Originally Posted by Misfit
I did not mean that kind:-)
Sample in point:
Bear Economists: Subprime mess is now moving more mainstream after 2 more funds have blown up & one more has lost 1.5 or so billion -AHMA expected to file Chapter 11 - it was not even in sub-prime mortgages - but "good credit" mortages
Bull Economists: All of the above, but 2 of the funds were based in France, and not "one" single area of the economy was sucker punched demonstrating the flexibility of the new global economy to absorb shocks etc etc -
Same stats - two different takes
But what you are doing above is only looking at the Stock Market elements of the issue, which is really just the film on top of the cup of water. Economists won't use Bull or Bear, those are stock market terms.

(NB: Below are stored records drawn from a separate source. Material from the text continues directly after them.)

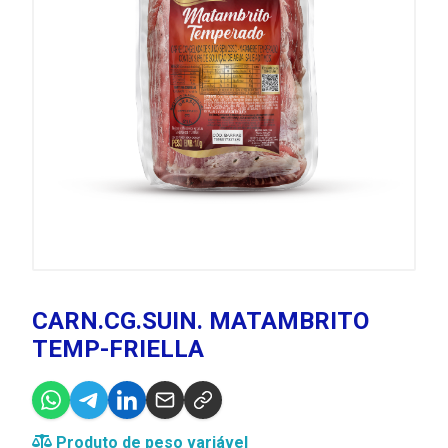
CARN.CG.SUIN. MATAMBRITO
TEMP-FRIELLA
Produto de peso variável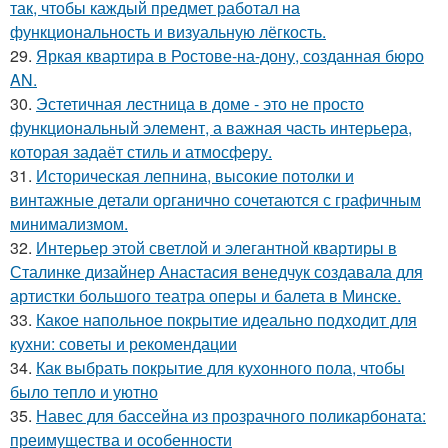
так, чтобы каждый предмет работал на
функциональность и визуальную лёгкость.
29.
Яркая квартира в Ростове-на-дону, созданная бюро
AN.
30.
Эстетичная лестница в доме - это не просто
функциональный элемент, а важная часть интерьера,
которая задаёт стиль и атмосферу.
31.
Историческая лепнина, высокие потолки и
винтажные детали органично сочетаются с графичным
минимализмом.
32.
Интерьер этой светлой и элегантной квартиры в
Сталинке дизайнер Анастасия венедчук создавала для
артистки большого театра оперы и балета в Минске.
33.
Какое напольное покрытие идеально подходит для
кухни: советы и рекомендации
34.
Как выбрать покрытие для кухонного пола, чтобы
было тепло и уютно
35.
Навес для бассейна из прозрачного поликарбоната:
преимущества и особенности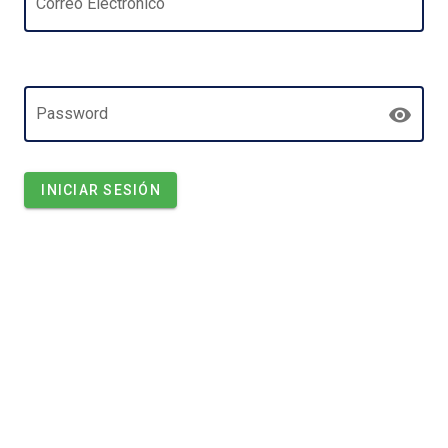
Correo Electrónico
Password
INICIAR SESIÓN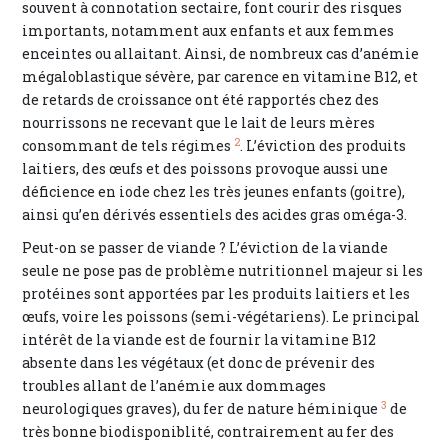
souvent à connotation sectaire, font courir des risques
importants, notamment aux enfants et aux femmes
enceintes ou allaitant. Ainsi, de nombreux cas d’anémie
mégaloblastique sévère, par carence en vitamine B12, et
de retards de croissance ont été rapportés chez des
nourrissons ne recevant que le lait de leurs mères
2
consommant de tels régimes
. L’éviction des produits
laitiers, des œufs et des poissons provoque aussi une
déficience en iode chez les très jeunes enfants (goitre),
ainsi qu’en dérivés essentiels des acides gras oméga-3.
Peut-on se passer de viande ? L’éviction de la viande
seule ne pose pas de problème nutritionnel majeur si les
protéines sont apportées par les produits laitiers et les
œufs, voire les poissons (semi-végétariens). Le principal
intérêt de la viande est de fournir la vitamine B12
absente dans les végétaux (et donc de prévenir des
troubles allant de l’anémie aux dommages
3
neurologiques graves), du fer de nature héminique
de
très bonne biodisponiblité, contrairement au fer des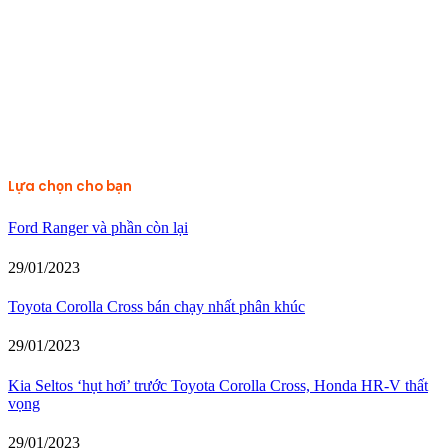
Lựa chọn cho bạn
Ford Ranger và phần còn lại
29/01/2023
Toyota Corolla Cross bán chạy nhất phân khúc
29/01/2023
Kia Seltos ‘hụt hơi’ trước Toyota Corolla Cross, Honda HR-V thất
vọng
29/01/2023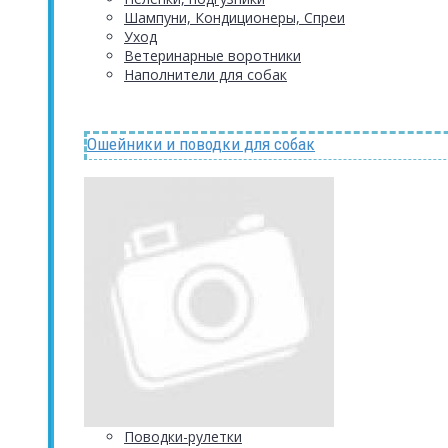
Шампуни, Кондиционеры, Спреи
Уход
Ветеринарные воротники
Наполнители для собак
Ошейники и поводки для собак
Поводки-рулетки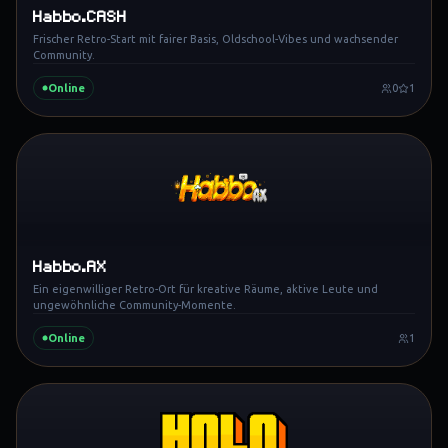
Habbo.CASH
Frischer Retro-Start mit fairer Basis, Oldschool-Vibes und wachsender
Community.
Online
0
1
Habbo.AX
Ein eigenwilliger Retro-Ort für kreative Räume, aktive Leute und
ungewöhnliche Community-Momente.
Online
1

The sentient points of this past two quarters are more fundamental than that perception. The Prime and SubPrime Mortgage market is, by itself not a HUGE element of the economy. Those things that it links directly to are.
First and foremost, much of the SubPrime market is tied up in Hedge Funds and in Derivatives Markets. These Leveraged funds are often at a rate of up to 35:1. What that really means is that if $1Million in actual loans go bad, up to $35Million in securities can be negatively affected. There is much more than $1Million in troubled loans.
Second, this mortgage market directly affects the building industry. Two of the top four builders in the country have already posted near 50% losses and stopped development on 10s of thousands of acres of new development. That trickles down to folks like Home Depot Commercial which is now looking at Chapter 11 as its business has been so negatively impacted. The trickle also runs rampant through the blue collar construction industry, the tools and trucks that they buy, the food they put on their table.
Third, much of the Second Tier Mortgage paper is held, through both Hedge and Derivatives funds in foreign markets, with a major player being China. The domino of the weakening of their young market, with many inexperienced traders [much like US in 1999] travels worldwide.
Fourth, the weakening of credit reliability due to SubPrime and now Prime mortgages, besides signaling a stalling economy, also will introduce a strong tightening of credit for consumers. While personally I think that is a good thing on the consumer credit level, it will make any growth out of the burst bubble that much harder.
So, we are not looking at a stock market issue, where most corporations have global divisions to absorb any local fluctuation in economy. We are looking at a economic foundation issue that is systemic and much more difficult to rebound from and more difficult to "fix".